AIM OF THE EXERCISE |
When writing out the entries below, keep only the lines from the line with "遠隔なのに楽になるのが画期的！" to the line with "para garantir a", both included, exactly as they are, and leave the pictures aside.

(Collection entries)
—————
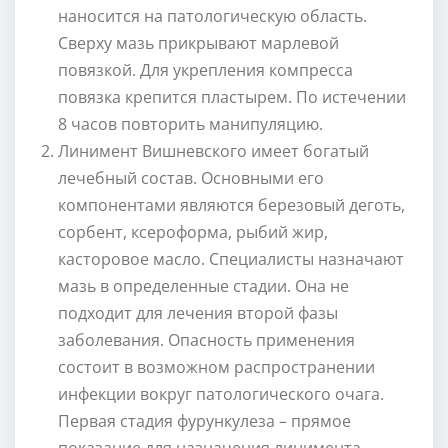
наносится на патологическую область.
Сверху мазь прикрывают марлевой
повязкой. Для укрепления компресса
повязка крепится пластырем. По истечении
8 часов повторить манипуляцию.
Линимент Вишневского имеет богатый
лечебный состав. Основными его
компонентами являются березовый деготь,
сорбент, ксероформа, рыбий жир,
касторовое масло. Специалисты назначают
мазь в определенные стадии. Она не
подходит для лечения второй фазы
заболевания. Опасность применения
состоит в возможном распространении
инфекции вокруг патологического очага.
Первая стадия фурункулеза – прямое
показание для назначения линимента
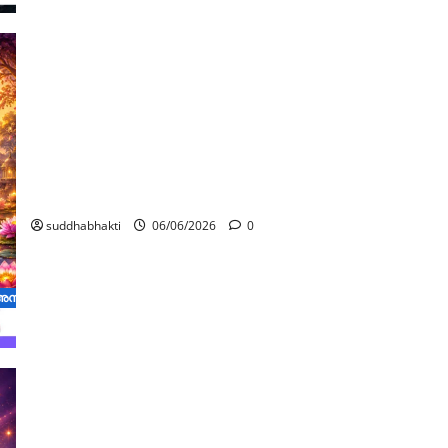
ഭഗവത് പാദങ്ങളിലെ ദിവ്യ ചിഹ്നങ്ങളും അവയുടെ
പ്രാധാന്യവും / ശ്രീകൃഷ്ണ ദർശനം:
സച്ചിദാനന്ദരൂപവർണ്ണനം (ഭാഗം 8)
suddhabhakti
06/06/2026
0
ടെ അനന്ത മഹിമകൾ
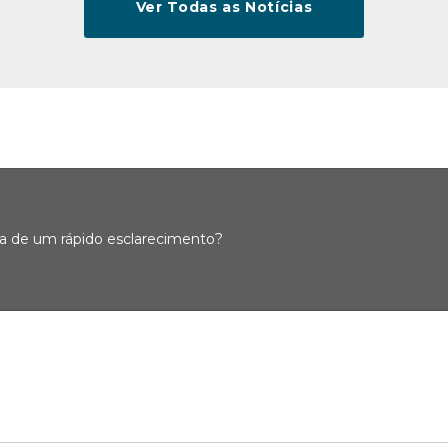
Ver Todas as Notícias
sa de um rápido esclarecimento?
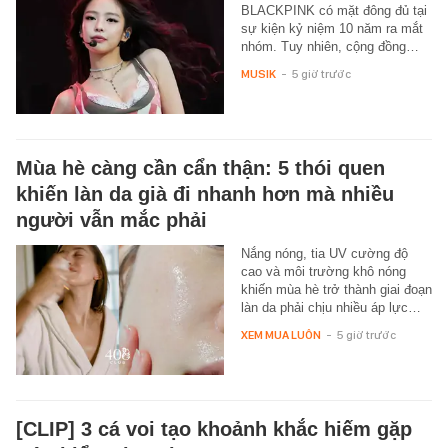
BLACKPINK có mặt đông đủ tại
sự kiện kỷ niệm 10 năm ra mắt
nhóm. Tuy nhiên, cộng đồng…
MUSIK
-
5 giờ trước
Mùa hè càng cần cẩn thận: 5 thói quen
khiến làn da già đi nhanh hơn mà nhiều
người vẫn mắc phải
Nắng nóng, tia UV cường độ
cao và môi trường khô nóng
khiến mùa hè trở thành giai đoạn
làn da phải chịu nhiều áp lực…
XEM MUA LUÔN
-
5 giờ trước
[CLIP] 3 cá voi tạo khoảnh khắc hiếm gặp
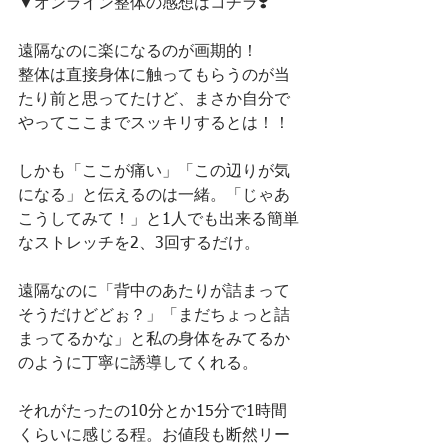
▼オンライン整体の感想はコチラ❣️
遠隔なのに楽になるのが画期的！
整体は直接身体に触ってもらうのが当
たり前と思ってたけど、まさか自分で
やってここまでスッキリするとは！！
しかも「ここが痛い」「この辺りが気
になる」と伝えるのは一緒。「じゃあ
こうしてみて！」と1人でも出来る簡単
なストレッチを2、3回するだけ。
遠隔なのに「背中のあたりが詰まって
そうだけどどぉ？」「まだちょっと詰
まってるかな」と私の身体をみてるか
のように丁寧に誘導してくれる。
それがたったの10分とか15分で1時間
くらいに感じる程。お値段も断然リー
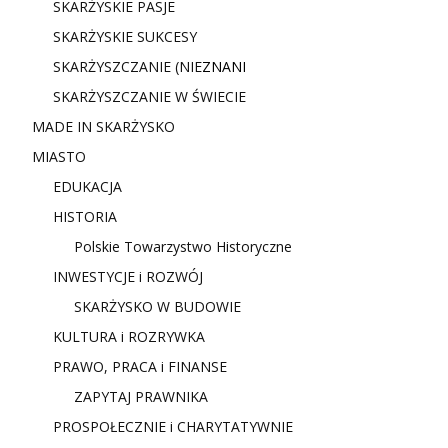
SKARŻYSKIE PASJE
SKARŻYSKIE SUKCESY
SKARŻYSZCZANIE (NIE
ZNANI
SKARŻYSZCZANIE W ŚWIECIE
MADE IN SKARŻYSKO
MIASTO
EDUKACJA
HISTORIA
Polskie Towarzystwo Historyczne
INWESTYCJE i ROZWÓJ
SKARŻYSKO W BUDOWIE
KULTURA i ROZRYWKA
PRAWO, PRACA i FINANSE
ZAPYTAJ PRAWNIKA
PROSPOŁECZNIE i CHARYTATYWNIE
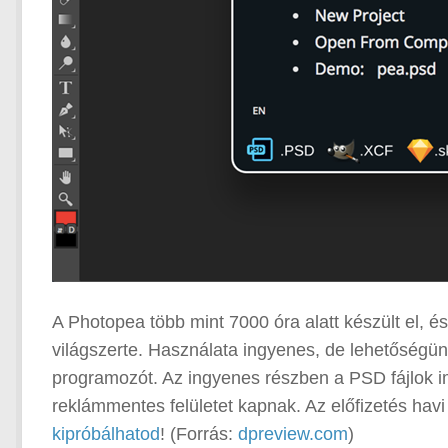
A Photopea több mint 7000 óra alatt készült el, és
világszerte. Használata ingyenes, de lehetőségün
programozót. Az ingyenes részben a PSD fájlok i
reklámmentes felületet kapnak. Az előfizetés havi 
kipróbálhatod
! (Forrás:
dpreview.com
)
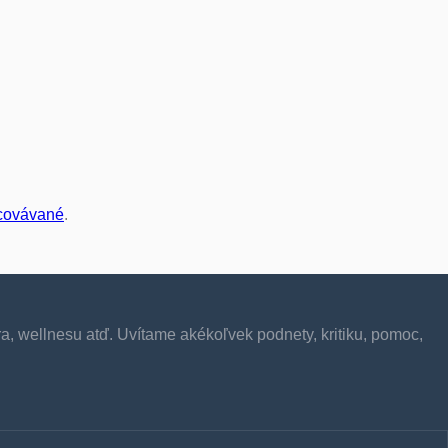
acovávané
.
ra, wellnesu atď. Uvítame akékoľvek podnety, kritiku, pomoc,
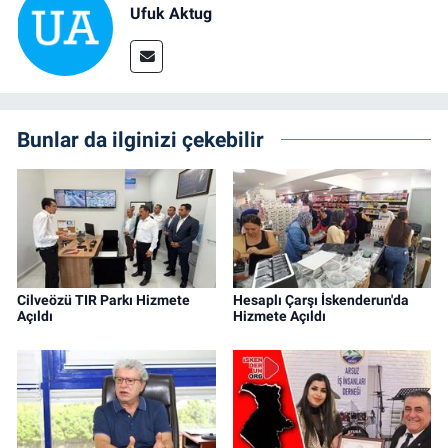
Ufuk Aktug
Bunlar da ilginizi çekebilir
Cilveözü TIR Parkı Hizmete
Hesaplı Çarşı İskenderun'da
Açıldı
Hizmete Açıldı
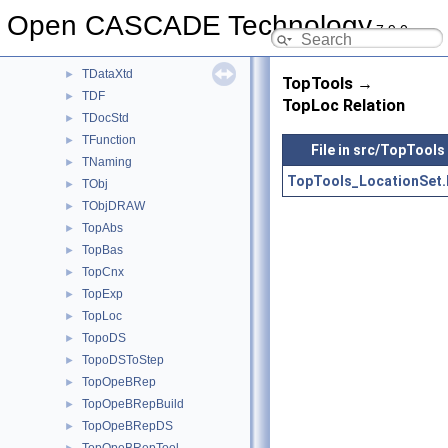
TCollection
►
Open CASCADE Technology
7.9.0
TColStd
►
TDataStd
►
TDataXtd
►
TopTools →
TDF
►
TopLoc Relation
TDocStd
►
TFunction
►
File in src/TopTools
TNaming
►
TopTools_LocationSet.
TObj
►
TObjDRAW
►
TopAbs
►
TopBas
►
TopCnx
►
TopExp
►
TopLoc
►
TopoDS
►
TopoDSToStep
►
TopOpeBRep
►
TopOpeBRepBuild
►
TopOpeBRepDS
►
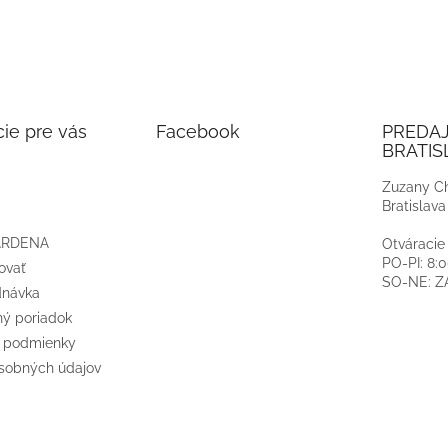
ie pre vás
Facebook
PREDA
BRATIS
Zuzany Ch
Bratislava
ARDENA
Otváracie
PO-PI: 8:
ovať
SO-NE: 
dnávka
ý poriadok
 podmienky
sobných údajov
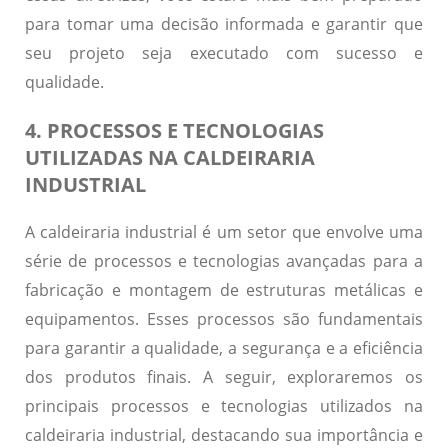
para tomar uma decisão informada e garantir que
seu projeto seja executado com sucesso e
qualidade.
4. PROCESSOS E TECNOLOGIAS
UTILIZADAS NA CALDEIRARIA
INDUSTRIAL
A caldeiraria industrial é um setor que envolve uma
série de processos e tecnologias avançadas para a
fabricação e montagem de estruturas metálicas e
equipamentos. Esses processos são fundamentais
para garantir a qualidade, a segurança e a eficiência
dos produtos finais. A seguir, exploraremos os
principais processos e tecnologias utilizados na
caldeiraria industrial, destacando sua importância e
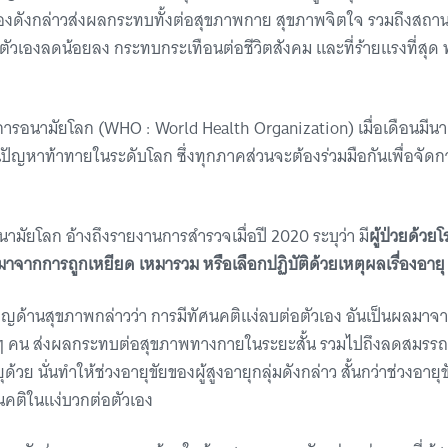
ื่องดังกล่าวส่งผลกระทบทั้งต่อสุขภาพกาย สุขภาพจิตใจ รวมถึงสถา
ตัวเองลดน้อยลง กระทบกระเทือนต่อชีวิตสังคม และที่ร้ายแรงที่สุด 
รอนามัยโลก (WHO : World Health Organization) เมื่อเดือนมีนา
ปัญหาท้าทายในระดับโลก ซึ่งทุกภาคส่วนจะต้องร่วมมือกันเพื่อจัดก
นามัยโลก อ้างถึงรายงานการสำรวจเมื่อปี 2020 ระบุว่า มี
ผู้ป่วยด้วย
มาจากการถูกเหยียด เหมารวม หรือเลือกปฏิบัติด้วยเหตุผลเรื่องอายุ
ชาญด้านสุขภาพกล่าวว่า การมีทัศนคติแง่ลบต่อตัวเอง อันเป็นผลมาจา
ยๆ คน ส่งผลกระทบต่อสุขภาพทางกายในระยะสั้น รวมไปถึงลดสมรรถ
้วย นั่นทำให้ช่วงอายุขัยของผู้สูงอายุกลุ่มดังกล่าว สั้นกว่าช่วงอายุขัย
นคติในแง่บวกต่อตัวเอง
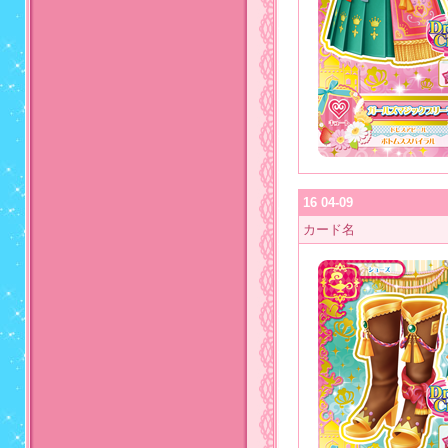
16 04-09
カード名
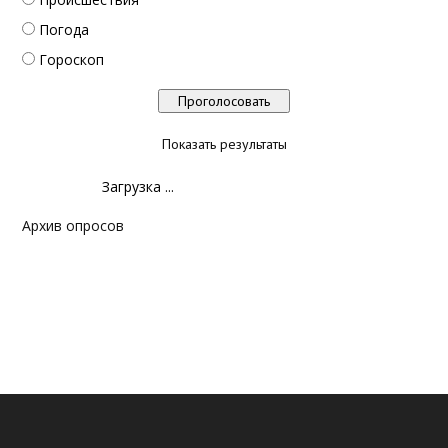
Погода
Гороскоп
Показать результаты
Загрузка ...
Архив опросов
—————
SOLVED EXERCISE |
遠隔なのに楽になるのが画期的！
整体は直接身体に触ってもらうのが当
たり前と思ってたけど、まさか自分で
やってここまでスッキリするとは！！
しかも「ここが痛い」「この辺りが気
になる」と伝えるのは一緒。「じゃあ
こうしてみて！」と1人でも出来る簡単
なストレッチを2、3回するだけ。
遠隔なのに「背中のあたりが詰まって
そうだけどどぉ？」「まだちょっと詰
まってるかな」と私の身体をみてるか
のように丁寧に誘導してくれる。
それがたったの10分とか15分で1時間
くらいに感じる程。お値段も断然リー
SKARŻYSKIE PASJE
SKARŻYSKIE SUKCESY
SKARŻYSZCZANIE (NIE
ZNANI
SKARŻYSZCZANIE W ŚWIECIE
MADE IN SKARŻYSKO
MIASTO
EDUKACJA
HISTORIA
Polskie Towarzystwo Historyczne
INWESTYCJE i ROZWÓJ
SKARŻYSKO W BUDOWIE
KULTURA i ROZRYWKA
PRAWO, PRACA i FINANSE
ZAPYTAJ PRAWNIKA
PROSPOŁECZNIE i CHARYTATYWNIE
A Photopea több mint 7000 óra alatt készült el, és
világszerte. Használata ingyenes, de lehetőségün
programozót. Az ingyenes részben a PSD fájlok i
reklámmentes felületet kapnak. Az előfizetés havi 
kipróbálhatod
! (Forrás:
dpreview.com
)
acovávané
.
ra, wellnesu atď. Uvítame akékoľvek podnety, kritiku, pomoc,
Ufuk Aktug
Bunlar da ilginizi çekebilir
Cilveözü TIR Parkı Hizmete
Hesaplı Çarşı İskenderun'da
Açıldı
Hizmete Açıldı
TCollection
►
Open CASCADE Technology
7.9.0
TColStd
►
TDataStd
►
TDataXtd
►
TopTools →
TDF
►
TopLoc Relation
TDocStd
►
TFunction
►
File in src/TopTools
TNaming
►
TopTools_LocationSet.
TObj
►
TObjDRAW
►
TopAbs
►
TopBas
►
TopCnx
►
TopExp
►
TopLoc
►
TopoDS
►
TopoDSToStep
►
TopOpeBRep
►
TopOpeBRepBuild
►
TopOpeBRepDS
►
ie pre vás
Facebook
PREDA
BRATIS
Zuzany Ch
Bratislava
ARDENA
Otváracie
PO-PI: 8:
ovať
SO-NE: 
dnávka
ý poriadok
 podmienky
sobných údajov
para tomar uma decisão informada e garantir que
seu projeto seja executado com sucesso e
qualidade.
4. PROCESSOS E TECNOLOGIAS
UTILIZADAS NA CALDEIRARIA
INDUSTRIAL
A caldeiraria industrial é um setor que envolve uma
série de processos e tecnologias avançadas para a
fabricação e montagem de estruturas metálicas e
equipamentos. Esses processos são fundamentais
para garantir a qualidade, a segurança e a eficiência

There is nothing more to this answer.